**What to produce**
Transcribe the listing below word for word, beginning at its first line and stopping after the line that contains "Response: 700 rpm". Omit the pictures from the transcription.

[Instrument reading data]
>>>

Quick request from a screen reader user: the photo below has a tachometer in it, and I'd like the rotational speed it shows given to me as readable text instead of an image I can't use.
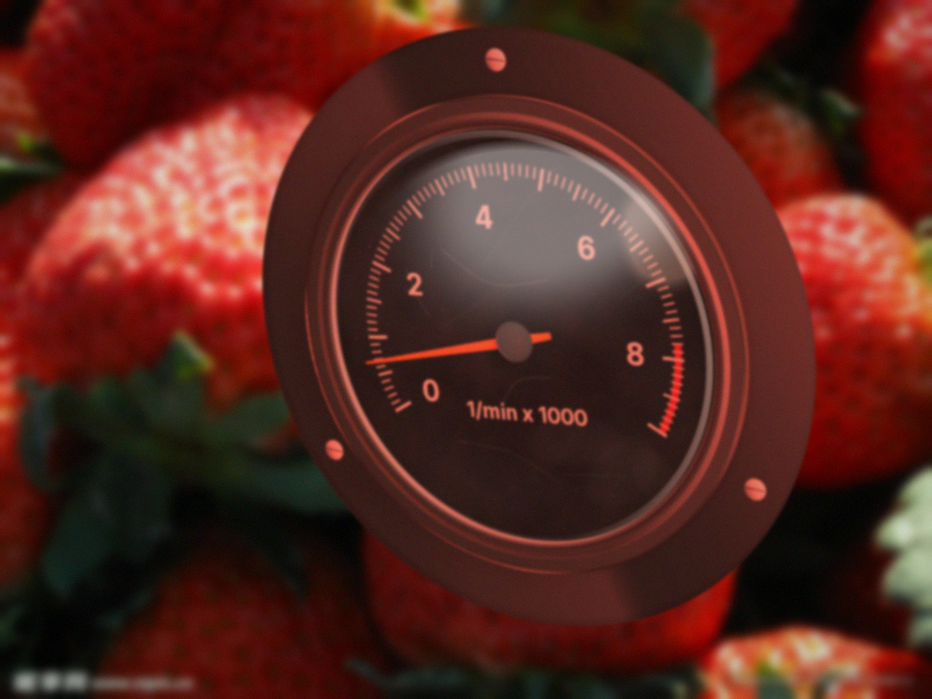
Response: 700 rpm
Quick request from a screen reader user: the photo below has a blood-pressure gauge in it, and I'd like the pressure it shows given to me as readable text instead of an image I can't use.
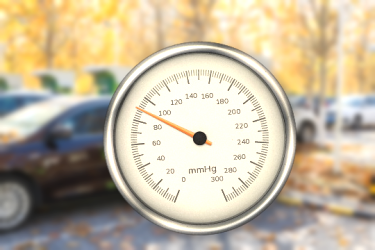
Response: 90 mmHg
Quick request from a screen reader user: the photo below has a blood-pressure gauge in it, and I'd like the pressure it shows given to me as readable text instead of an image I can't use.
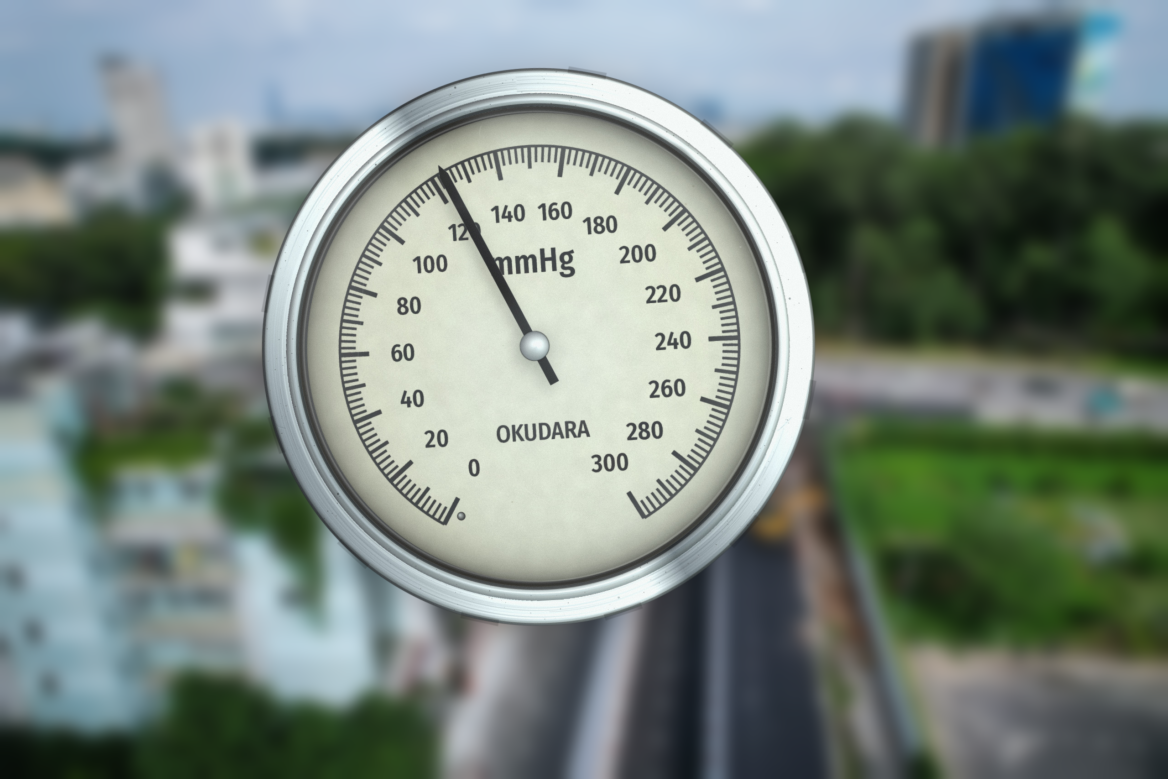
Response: 124 mmHg
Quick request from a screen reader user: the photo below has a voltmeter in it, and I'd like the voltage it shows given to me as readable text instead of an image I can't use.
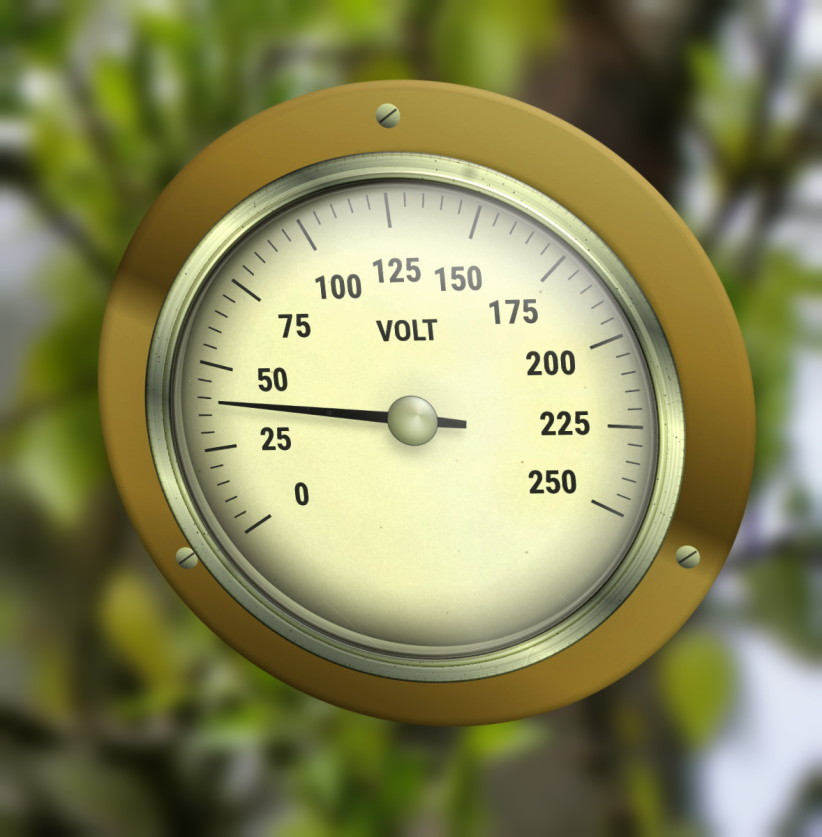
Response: 40 V
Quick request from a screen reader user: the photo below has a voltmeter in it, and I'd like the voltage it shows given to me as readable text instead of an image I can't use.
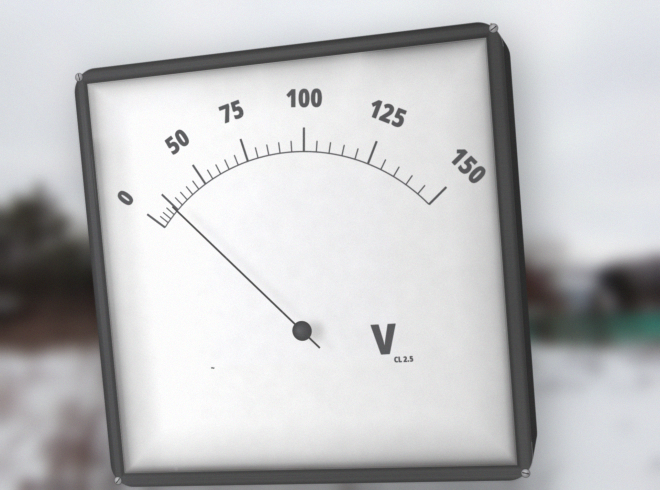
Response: 25 V
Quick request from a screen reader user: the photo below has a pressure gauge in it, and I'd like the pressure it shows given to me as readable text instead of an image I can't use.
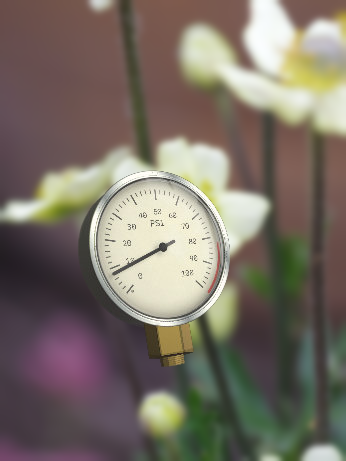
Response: 8 psi
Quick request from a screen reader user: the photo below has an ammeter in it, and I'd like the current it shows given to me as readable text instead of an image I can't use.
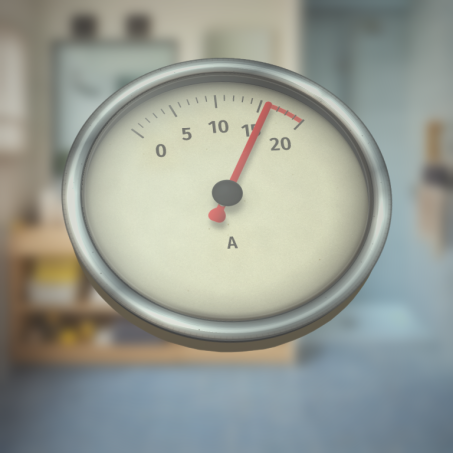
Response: 16 A
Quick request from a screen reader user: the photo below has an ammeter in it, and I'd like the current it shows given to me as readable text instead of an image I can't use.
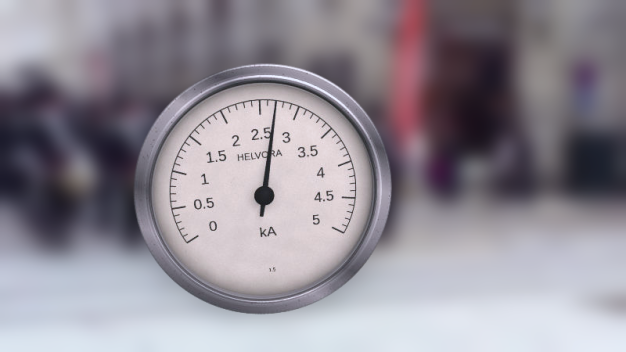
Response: 2.7 kA
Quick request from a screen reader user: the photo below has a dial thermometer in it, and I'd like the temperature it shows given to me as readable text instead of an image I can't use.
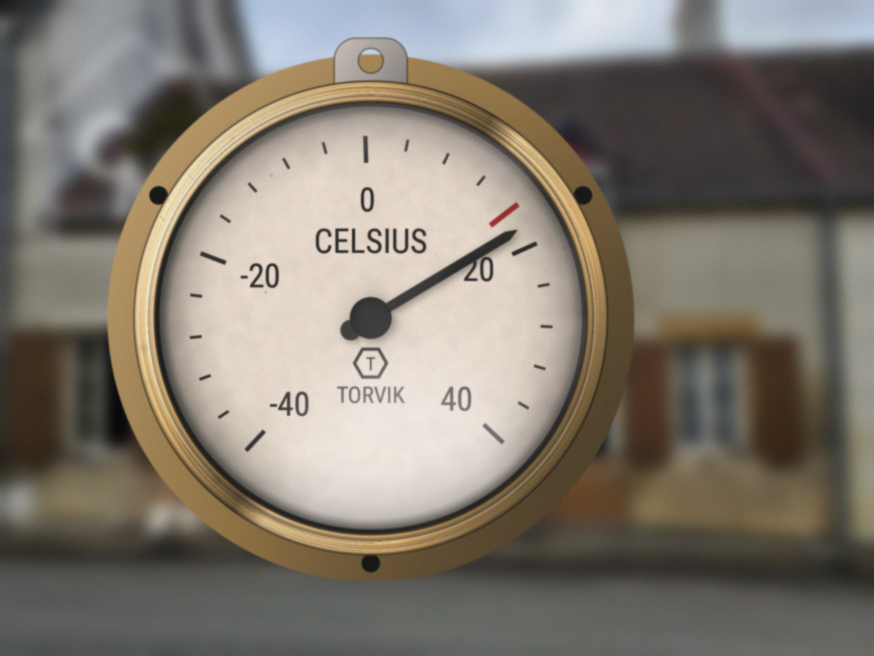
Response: 18 °C
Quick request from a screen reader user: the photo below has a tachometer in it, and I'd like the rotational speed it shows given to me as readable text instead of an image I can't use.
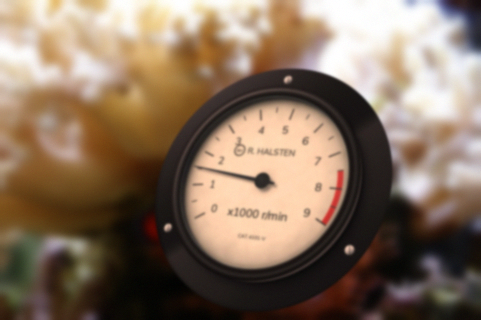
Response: 1500 rpm
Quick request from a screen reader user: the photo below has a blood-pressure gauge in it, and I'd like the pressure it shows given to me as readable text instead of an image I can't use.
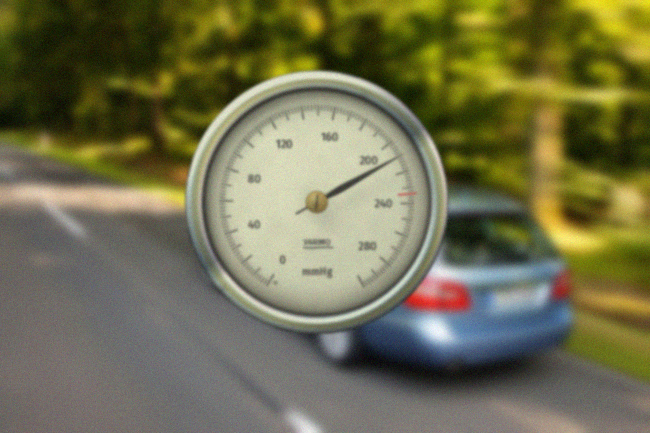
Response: 210 mmHg
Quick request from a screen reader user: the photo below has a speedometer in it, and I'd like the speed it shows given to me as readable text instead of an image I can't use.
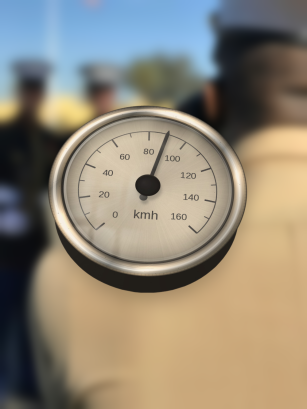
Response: 90 km/h
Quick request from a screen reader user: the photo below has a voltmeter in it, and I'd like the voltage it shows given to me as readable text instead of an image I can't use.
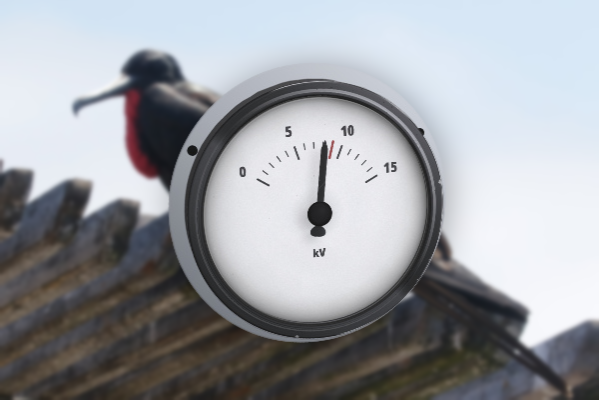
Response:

<<<

**Solution to this exercise**
Quick request from a screen reader user: the photo below has a tachometer in it, and I'd like the rotational speed it shows given to me as readable text instead of an image I can't use.
Response: 700 rpm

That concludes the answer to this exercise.